● YOUR GOAL: Search the entries for the word "change". Copy every line that holds it.

[Rendered images with source text]
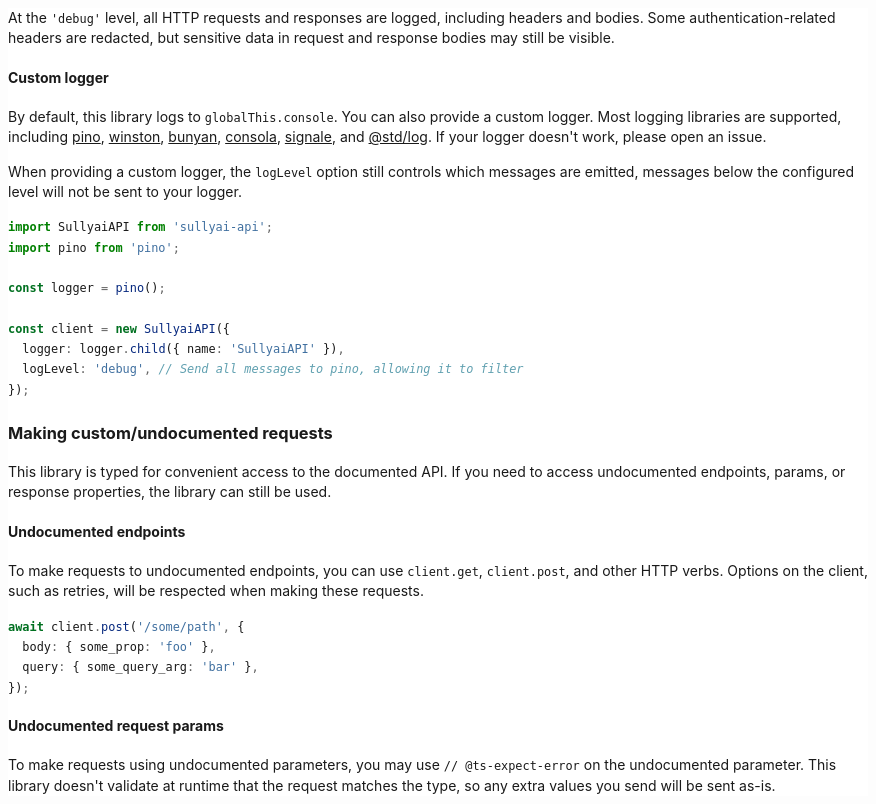 At the `'debug'` level, all HTTP requests and responses are logged, including headers and bodies.
Some authentication-related headers are redacted, but sensitive data in request and response bodies
may still be visible.

#### Custom logger

By default, this library logs to `globalThis.console`. You can also provide a custom logger.
Most logging libraries are supported, including [pino](https://www.npmjs.com/package/pino), [winston](https://www.npmjs.com/package/winston), [bunyan](https://www.npmjs.com/package/bunyan), [consola](https://www.npmjs.com/package/consola), [signale](https://www.npmjs.com/package/signale), and [@std/log](https://jsr.io/@std/log). If your logger doesn't work, please open an issue.

When providing a custom logger, the `logLevel` option still controls which messages are emitted, messages
below the configured level will not be sent to your logger.

```ts
import SullyaiAPI from 'sullyai-api';
import pino from 'pino';

const logger = pino();

const client = new SullyaiAPI({
  logger: logger.child({ name: 'SullyaiAPI' }),
  logLevel: 'debug', // Send all messages to pino, allowing it to filter
});
```

### Making custom/undocumented requests

This library is typed for convenient access to the documented API. If you need to access undocumented
endpoints, params, or response properties, the library can still be used.

#### Undocumented endpoints

To make requests to undocumented endpoints, you can use `client.get`, `client.post`, and other HTTP verbs.
Options on the client, such as retries, will be respected when making these requests.

```ts
await client.post('/some/path', {
  body: { some_prop: 'foo' },
  query: { some_query_arg: 'bar' },
});
```

#### Undocumented request params

To make requests using undocumented parameters, you may use `// @ts-expect-error` on the undocumented
parameter. This library doesn't validate at runtime that the request matches the type, so any extra values you
send will be sent as-is.

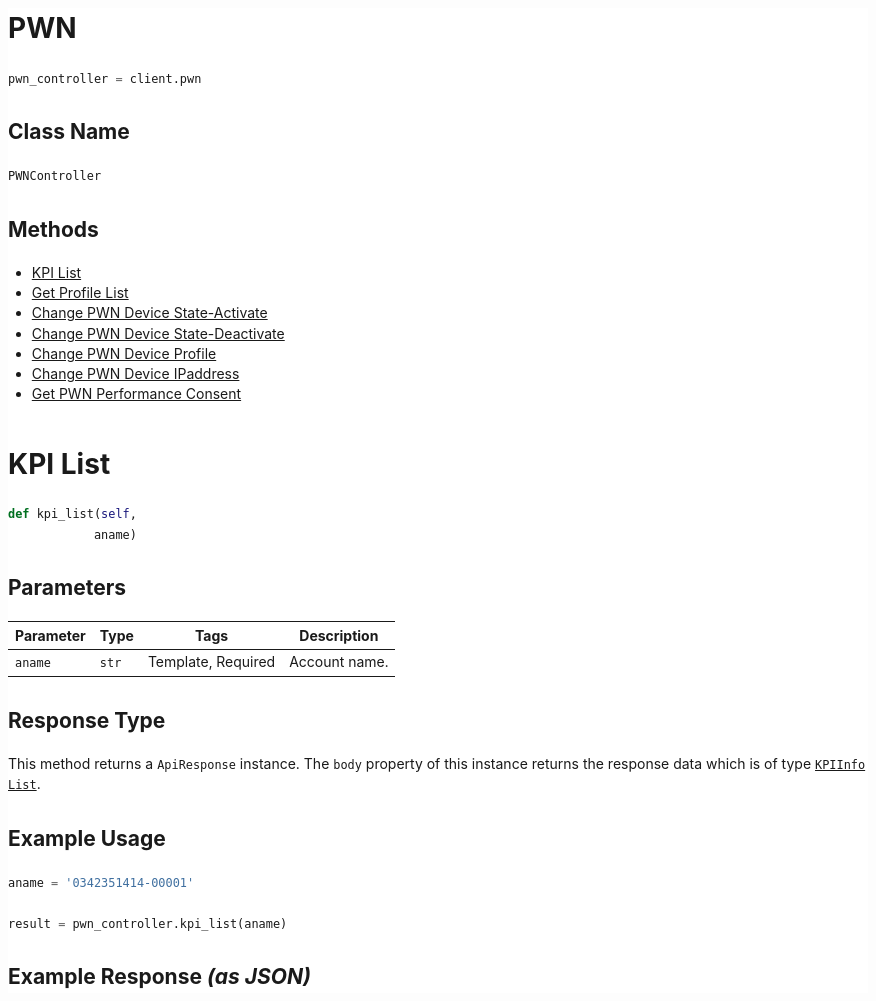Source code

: # PWN

```python
pwn_controller = client.pwn
```

## Class Name

`PWNController`

## Methods

* [KPI List](../../doc/controllers/pwn.md#kpi-list)
* [Get Profile List](../../doc/controllers/pwn.md#get-profile-list)
* [Change PWN Device State-Activate](../../doc/controllers/pwn.md#change-pwn-device-state-activate)
* [Change PWN Device State-Deactivate](../../doc/controllers/pwn.md#change-pwn-device-state-deactivate)
* [Change PWN Device Profile](../../doc/controllers/pwn.md#change-pwn-device-profile)
* [Change PWN Device IPaddress](../../doc/controllers/pwn.md#change-pwn-device-ipaddress)
* [Get PWN Performance Consent](../../doc/controllers/pwn.md#get-pwn-performance-consent)


# KPI List

```python
def kpi_list(self,
            aname)
```

## Parameters

| Parameter | Type | Tags | Description |
|  --- | --- | --- | --- |
| `aname` | `str` | Template, Required | Account name. |

## Response Type

This method returns a `ApiResponse` instance. The `body` property of this instance returns the response data which is of type [`KPIInfoList`](../../doc/models/kpi-info-list.md).

## Example Usage

```python
aname = '0342351414-00001'

result = pwn_controller.kpi_list(aname)
```

## Example Response *(as JSON)*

● EXERCISE OUTPUT:
* [Change PWN Device State-Activate](../../doc/controllers/pwn.md#change-pwn-device-state-activate)
* [Change PWN Device State-Deactivate](../../doc/controllers/pwn.md#change-pwn-device-state-deactivate)
* [Change PWN Device Profile](../../doc/controllers/pwn.md#change-pwn-device-profile)
* [Change PWN Device IPaddress](../../doc/controllers/pwn.md#change-pwn-device-ipaddress)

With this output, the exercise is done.